It is a strange thing but just as soon as you begin to work on an invention you will see in every weekly paper and magazine you pick up the advertisements of patent attorneys and usually they are located in Washington “in a building across the street from the patent office” or in a building up the street from which the patent office can be seen.
Their ads are very alluring as they often offer as an inducement to make a free search, as explained in Chapter III; to keep your signed evidence of conception in their fire-proof safes, and to refund your money if they do not get a patent for you. That these knights of the patent bar will do all they say there is not the slightest doubt and that is just where the rub comes in.
Any patent attorney can get a patent allowed on nearly anything if the claims are written narrow enough but when it is granted it won’t be worth the paper it is written on and the patent examiner knows it, the patent attorney who gets it knows it and you will know it too after you have spent your good money for it but then it is too late. A patent attorney of this kind is a good one to keep away from.
The safest way is to go to a patent attorney in your own city or get into communication with one who lives nearest to you and engage him to prepare your patent application and prosecute it in the patent office.
And whatever you do make him agree to a flat-rate, that is to name a fixed sum which you are to pay him for his services including the fee for filing the application in the patent office. The filing fee is $15 and the lowest fee I ever heard of any patent attorney taking to prepare a case and seeing it through the patent office was $30, which with the final government fee of $20 makes a total of $65; and from this his fee will go on up to whatever amount he thinks he will be able to get you to pay.
Should you happen to secure the services of a so-called really high-grade patent attorney you will not be likely to induce him to make a flat-rate for this is poor business on his part. Instead the way a better class patent attorney will deal with you, as a rule, is to induce you to start in by giving him a retainer of say $25 or $50; then from time to time he will send you statements and as you pay them the amounts he demands will grow larger and the statements more frequent until by the time the patent is granted, you will have paid in enough to buy him a fur-trimmed overcoat or a Ford automobile.

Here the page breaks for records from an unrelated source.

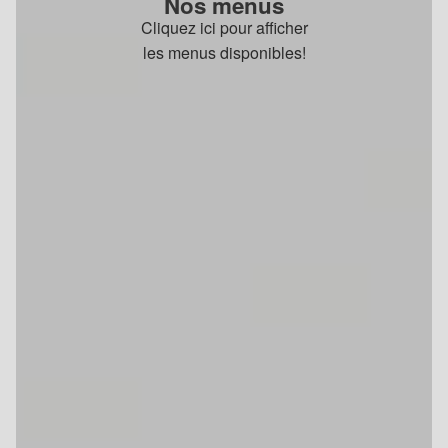
Nos menus
Cliquez ici pour afficher
les menus disponibles!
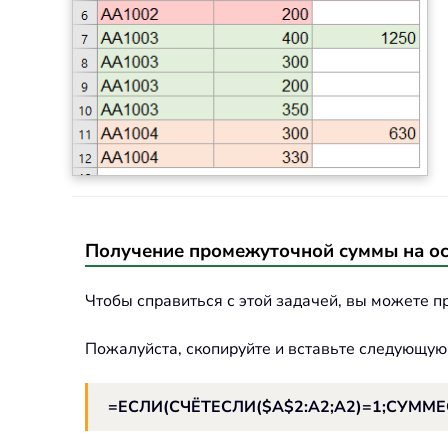
Получение промежуточной суммы на ос
Чтобы справиться с этой задачей, вы можете 
Пожалуйста, скопируйте и вставьте следующую
=ЕСЛИ(СЧЁТЕСЛИ($A$2:A2;A2)=1;СУММЕСЛ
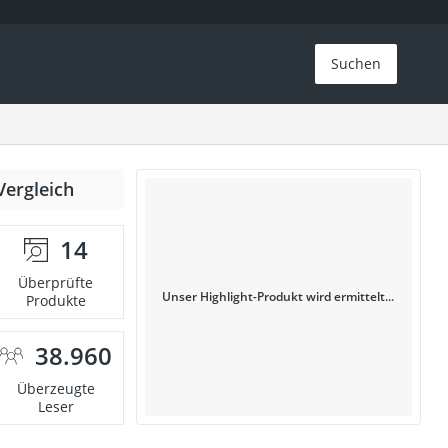
Suchen
Vergleich
14
Überprüfte
Unser Highlight-Produkt wird ermittelt...
Produkte
38.960
Überzeugte
Leser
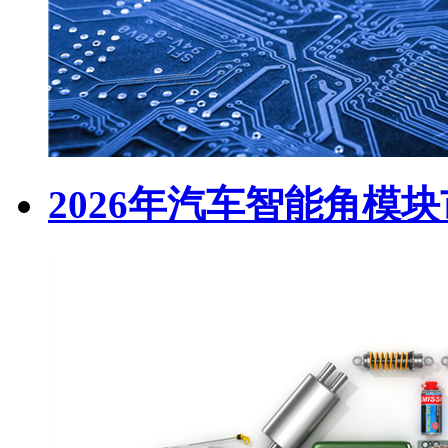
2026年汽车智能角模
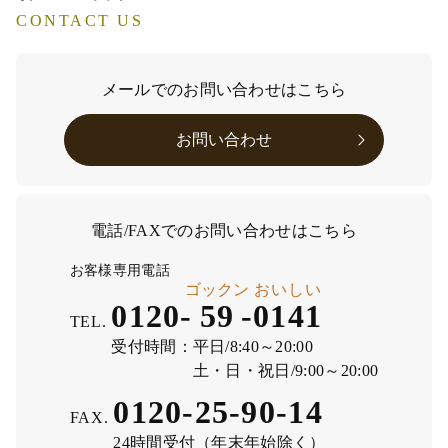
CONTACT US
メールでのお問い合わせはこちら
お問い合わせ
電話/FAXでのお問い合わせはこちら
お客様専用電話
ゴックン
おいしい
0120-
59
-
0141
TEL.
受付時間：
平日/8:40～20:00
土・日・祝日/9:00～20:00
0120-25-90-14
FAX.
24時間受付（年末年始除く）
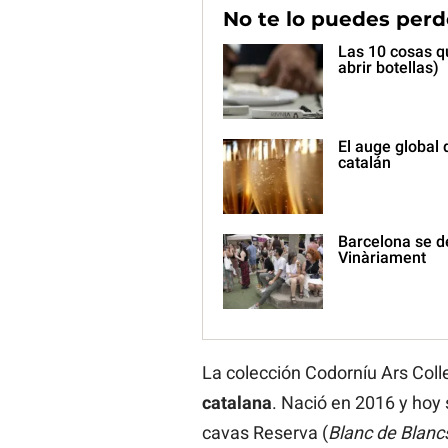
No te lo puedes perd
Las 10 cosas qu
abrir botellas)
El auge global 
catalán
Barcelona se de
Vinàriament
La colección Codorníu Ars Coll
catalana
. Nació en 2016 y hoy 
cavas Reserva (
Blanc de Blancs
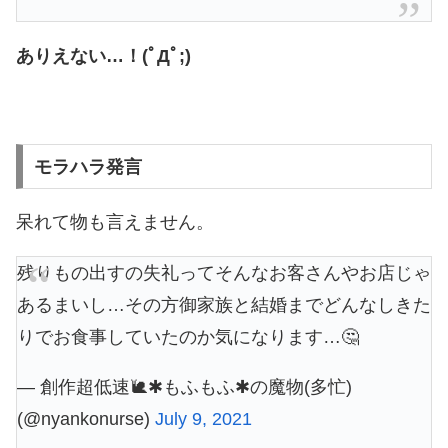
ありえない…！(ﾟДﾟ;)
モラハラ発言
呆れて物も言えません。
残りもの出すの失礼ってそんなお客さんやお店じゃ
あるまいし…その方御家族と結婚までどんなしきた
りでお食事していたのか気になります…🤔
— 創作超低速🐌✱もふもふ✱の魔物(多忙)
(@nyankonurse)
July 9, 2021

The amount thus spent is not of so much consequence but what does matter is that where you and your patent attorney have no definite arrangement as to fees he is tempted, and in many cases yields to the temptation, to string the patent application along over a period of months if not of years, when if it had been followed up right along it would have been granted to you in a much shorter time.
The moral of this un-fable is to hold your patent attorney down to a fixed price right in the beginning and have him write you a letter stating the amount he is to get and the work he intends to do for it, and this will serve as an agreement.
The above are only a few of the bubbles in the patent system and to warn you of them all would take a book as large as an unabridged dictionary. The best advice I can give you is to study your invention from every angle, look up the state of the art in all its phases and then with a full understanding of just what you are entitled to write down all the points you want your patent to cover.
Now catch your patent attorney, being sure he does not catch you first, and to parodize a caption[4] of the immortal Roosevelt, fear the patent office examiner and take your medicine.